Видеть прекрасно изданную пустую книгу так же неприятно, как видеть пустого человека, пользующегося всеми материальными благами жизни.
Белинский В. Г.
— Ничего, ничего. Иди. Кувшины пустые стоят...
С большим глиняным кувшином в руке я вышел на дорогу, как крышей перекрытую виноградом. Тишина стояла удивительная. Облитые росой виноградники не шелохнулись. Ничто не напоминало о вчерашнем зное. Откуда-то тонко тянуло цветами и сохранившейся кое-где земляникой.
Быстро согревшись, я спускался вниз по каменистой тропинке и прикидывал, на какой родник следует идти, чтобы встретить Нуцу. Ниорадзе жили между двумя родниками: между Епифановым и Кислым. Но от Кислого обратная дорога к ним была под горку, а от Епифанова — в гору... Не прислушиваясь к логическому доводу, гласящему: кто же станет переть в гору тяжелые кувшины — я свернул туда, где находилось чудное чудо нашей деревни — Епифанов родник.

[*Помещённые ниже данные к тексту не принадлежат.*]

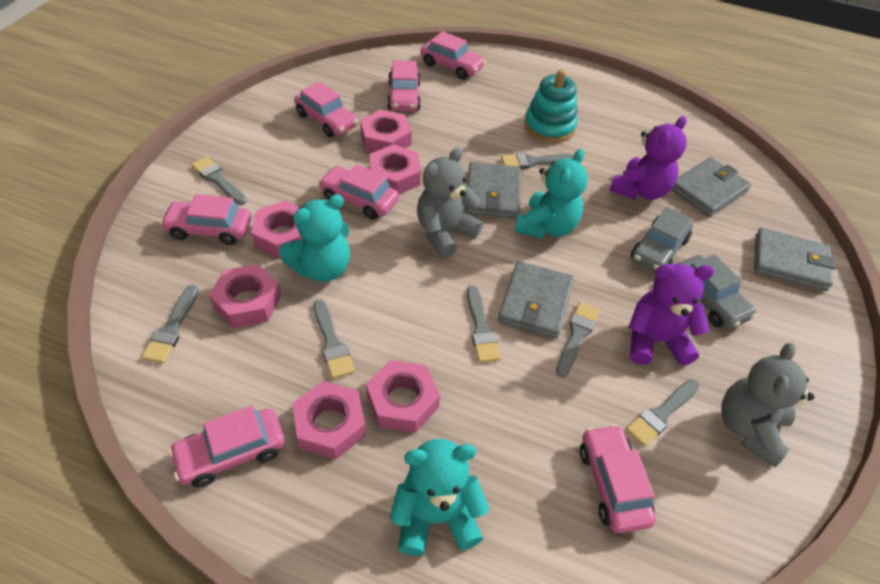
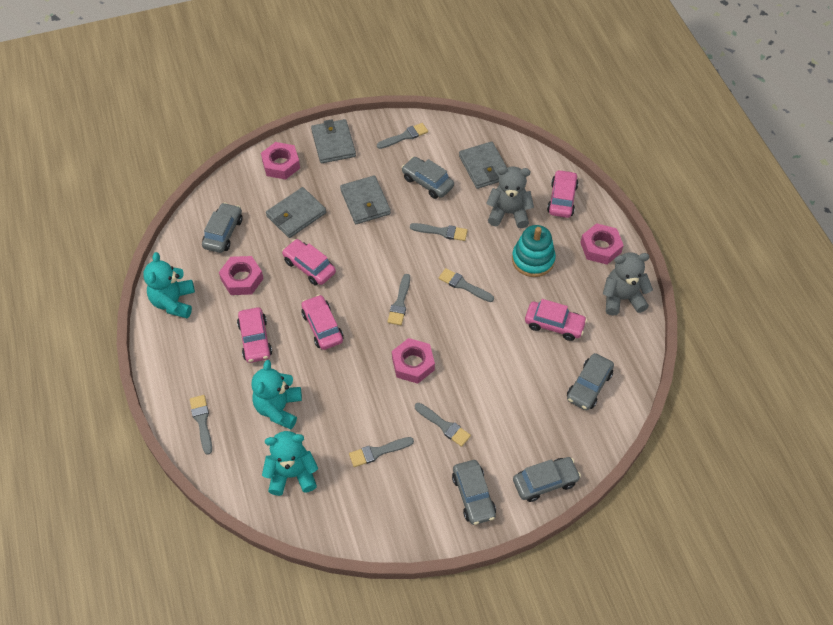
grey car: 2 -> 5
pink car: 7 -> 5
pink nut: 6 -> 4
purple teddy bear: 2 -> 0

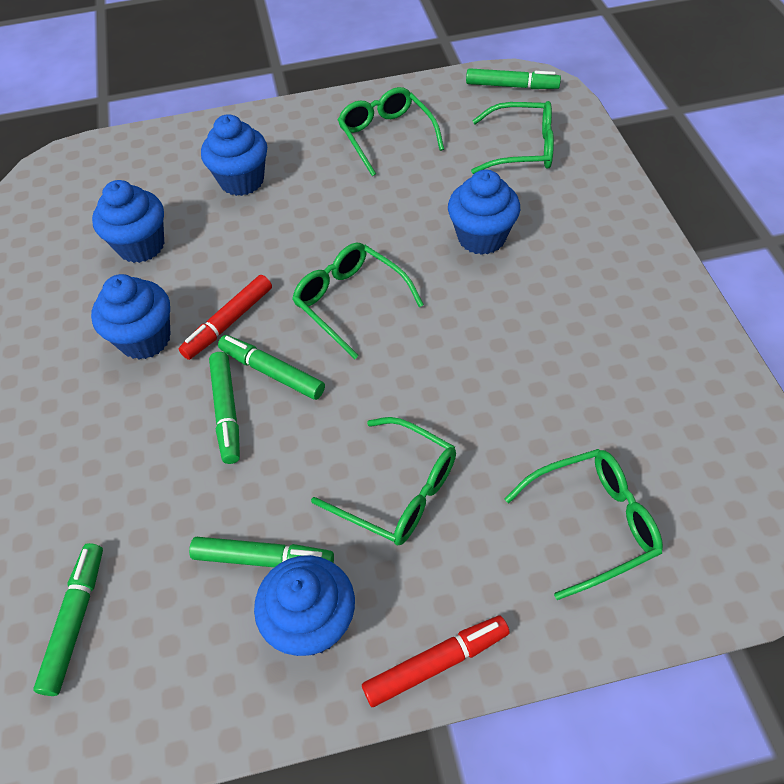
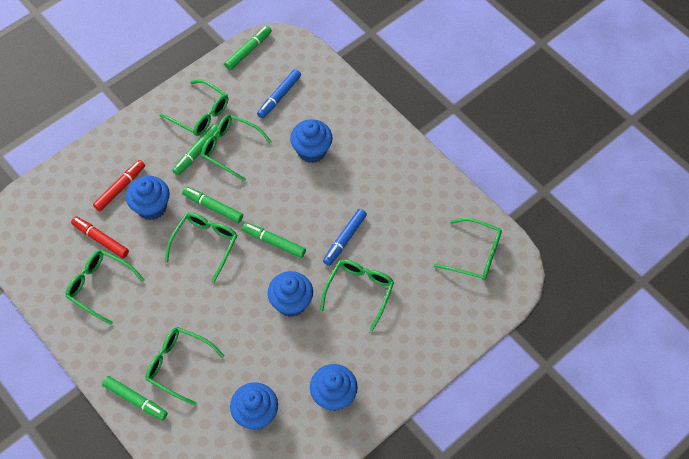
blue marker: 0 -> 2
green glasses: 5 -> 7

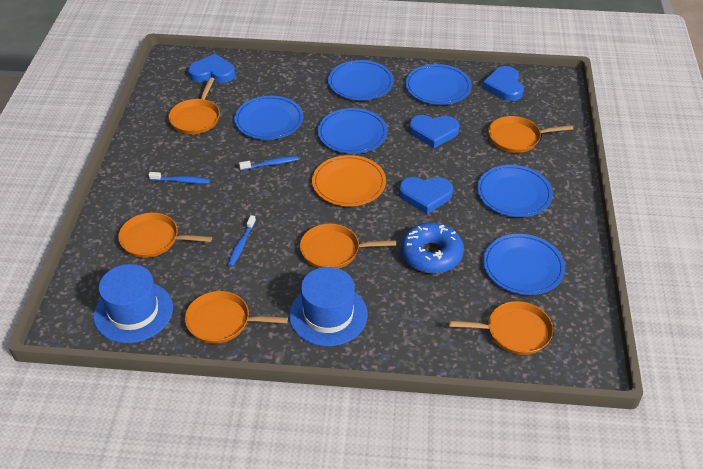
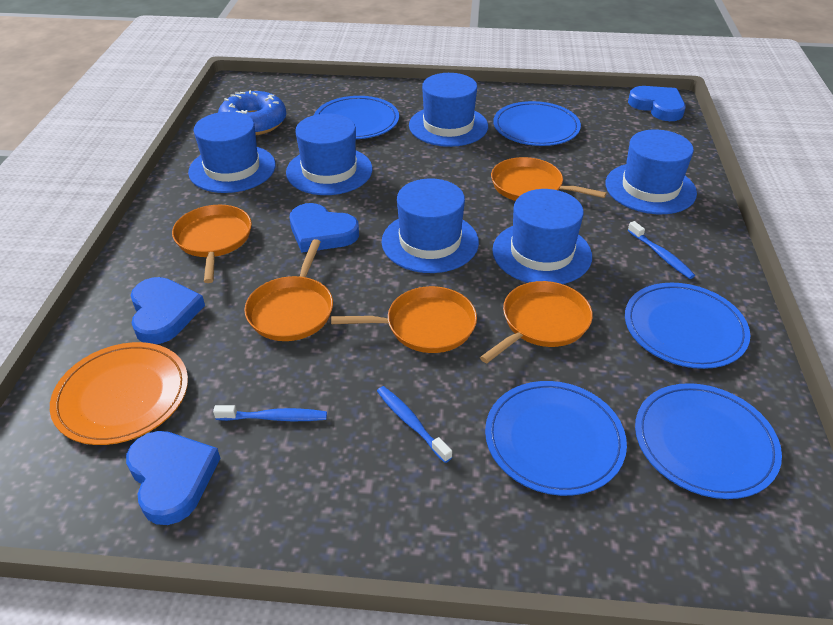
blue hat: 2 -> 6
blue plate: 6 -> 5
orange pan: 6 -> 5

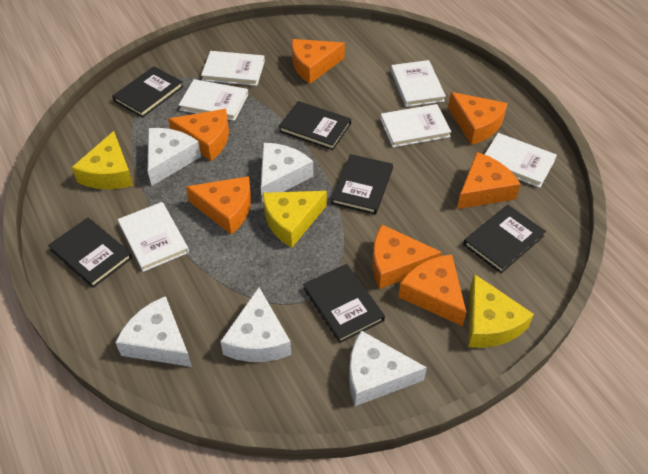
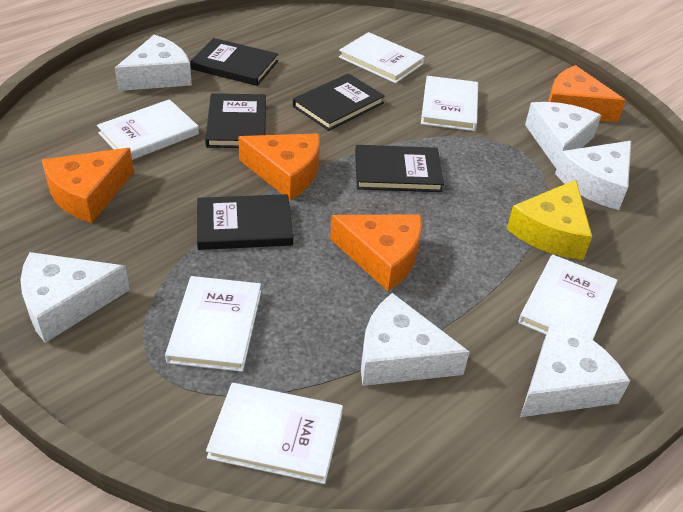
black book: 6 -> 5
orange cheese: 7 -> 4
white cheese: 5 -> 6
yellow cheese: 3 -> 1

Он еще издали дал знать о себе. И не журчанием, не бульканьем, а ровным и влажным звуком тяжелой струи, падающей на камень. Вот струя эта живым серебром блеснула впереди, под ореховым деревом, и через несколько шагов в маленькой лощине открылась вся зацементированная поверхность родника. Я никак не мог привыкнуть к тому, что его замуровали: он всегда был открытым, и вода в нем стояла такая прозрачная, что казалось, маленький пустой бассейн просто прикрыт тонким, тщательно протертым стеклом. Сквозь это стекло можно было наблюдать занятные явления: на песчаном дне закручивались крошечные смерчи, в которых поблескивали крапинки слюды; то в одном, то в другом месте беззвучно всплывали серебристые пузыри; изредка дно как бы взбухало. Так в бассейн поступала вода. Теперь все это происходило под цементной крышкой, и только итог — тяжелая, сверкающая струя, в три секунды наполняющая любые ведра,— был налицо.
Я умылся до пояса, растерся полотенцем и в ожидании Нуцы сел под ореховым деревом.